8. Pour apprécier si un projet compromet la réalisation des objectifs de développement durable et de protection des consommateurs, la commission nationale peut légalement prendre en compte le risque d'inondation, lequel est au nombre des risques naturels visés notamment au d) du 3° de l'article L.752-6 précité, pour lesquels la commission doit être attentive aux mesures propres à assurer la sécurité des consommateurs. En l'espèce, il ressort des pièces du dossier, et notamment du rapport d'instruction de la direction départementale des territoires de l'Aveyron, que si le terrain d'assiette du projet est situé en zone bleu clair du plan de prévention du risque inondation Sorgues-Dordou approuvé le 24 février 2003, ce qui correspond à un risque modéré en secteur urbanisé, ce classement est erroné en raison d'erreurs de levés topographiques et qu'une révision du plan de prévention du risque inondation a donc été initiée en 2012 qui devrait aboutir, selon l'unité prévention des risques de la direction départementale des territoires de l'Aveyron, à un classement dans une zone de risque fort d'inondation. Ces éléments, conjugués avec l'inondation survenue en novembre 2014 au cours de laquelle l'intégralité du terrain d'assiette du projet a été submergée par plus d'un mètre d'eau avec de forts courants, démontrent le caractère inondable du terrain. Par ailleurs, il ne ressort pas des pièces du dossier que le projet, qui implique de par l'augmentation de sa surface de vente une augmentation de la clientèle exposée au risque, envisagerait des aménagements de nature à assurer la sécurité des consommateurs. En outre, il ressort également des pièces du dossier qu'en se fondant sur ce seul risque, la Commission nationale d'aménagement commercial aurait émis le même avis. Par suite, quel que soit le bien-fondé des autres motifs de l'avis, le moyen tiré de la méconnaissance de l'article L. 752-6 du code de commerce doit être écarté.

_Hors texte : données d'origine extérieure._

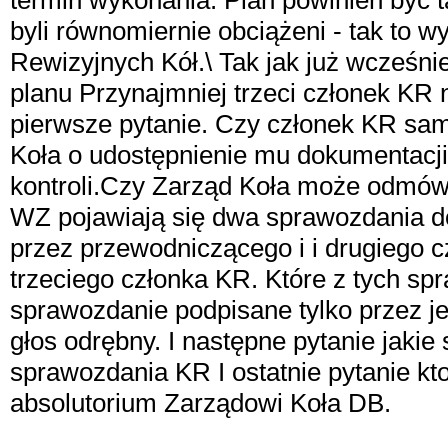
termin wykonania. Plan powinien być
byli równomiernie obciążeni - tak to 
Rewizyjnych Kół.\ Tak jak już wcześni
planu Przynajmniej trzeci członek KR n
pierwsze pytanie. Czy członek KR sam
Koła o udostępnienie mu dokumentacj
kontroli.Czy Zarząd Koła może odmówi
WZ pojawiają się dwa sprawozdania do
przez przewodniczącego i i drugiego 
trzeciego członka KR. Które z tych sp
sprawozdanie podpisane tylko przez j
głos odrębny. I następne pytanie jakie
sprawozdania KR I ostatnie pytanie kt
absolutorium Zarządowi Koła DB.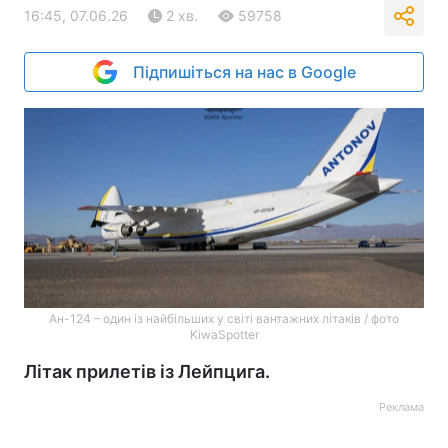
16:45, 07.06.26
2 хв.
59758
Підпишіться на нас в Google
Ан-124 – один із найбільших у світі вантажних літаків / фото
KiwaSpotter
Літак прилетів із Лейпцига.
Реклама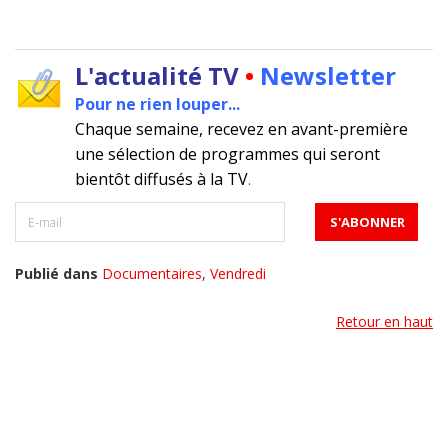
L'actualité TV
•
Newsletter
Pour ne rien louper...
Chaque semaine, recevez en avant-première
une sélection de programmes qui seront
bientôt diffusés à la TV
.
Publié dans
Documentaires
,
Vendredi
Retour en haut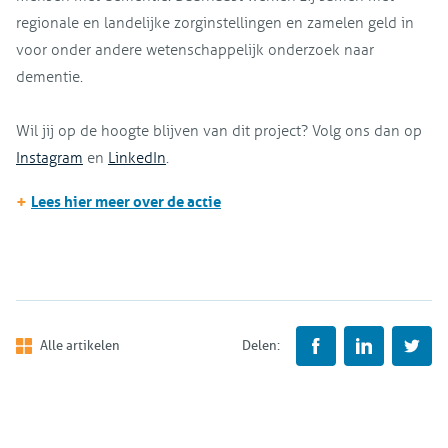
regionale en landelijke zorginstellingen en zamelen geld in
voor onder andere wetenschappelijk onderzoek naar
dementie.
Wil jij op de hoogte blijven van dit project? Volg ons dan op
Instagram
en
LinkedIn
.
+
Lees hier meer over de actie
Alle artikelen
Delen: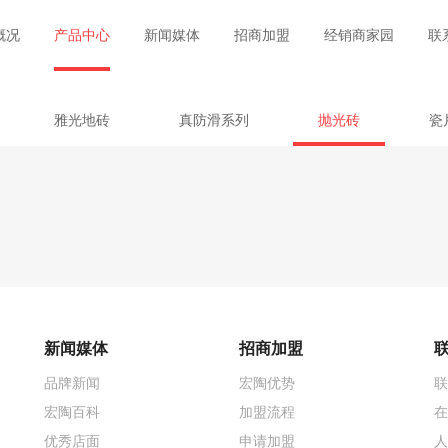
概况
产品中心
新闻媒体
招商加盟
经销商家园
联
雅光地砖
真防滑系列
抛光砖
瓷
新闻媒体
招商加盟
品牌新闻
宏陶优势
联
宏陶百科
加盟流程
在
优秀店面
申请加盟
人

9. Il résulte de ce qui précède, et sans qu'il soit besoin de statuer sur les fins de non-recevoir opposées, que la SAS Sotourdi et la SCI HJC ne sont pas fondées à demander l'annulation de l'avis émis par la Commission nationale d'aménagement commercial le 10 septembre 2015.

Sur les frais exposés et non compris dans les dépens :

10. Les dispositions de l'article L. 761-1 du code de justice administrative font obstacle à ce que soit mise à la charge de l'Etat, qui n'est pas dans la présente instance la partie perdante, la somme que demandent la SAS Sotourdi et la SCI HJC au titre des frais exposés par elles et non compris dans les dépens. Il y a lieu, en revanche, de mettre à la charge de la SAS Sotourdi et de la SCI HJC une somme de 2 000 euros au titre des frais exposés par la SAS Josama et non compris dans les dépens.

DECIDE :

Article 1er : La requête de la SAS Sotourdi et de la SCI HJC est rejetée.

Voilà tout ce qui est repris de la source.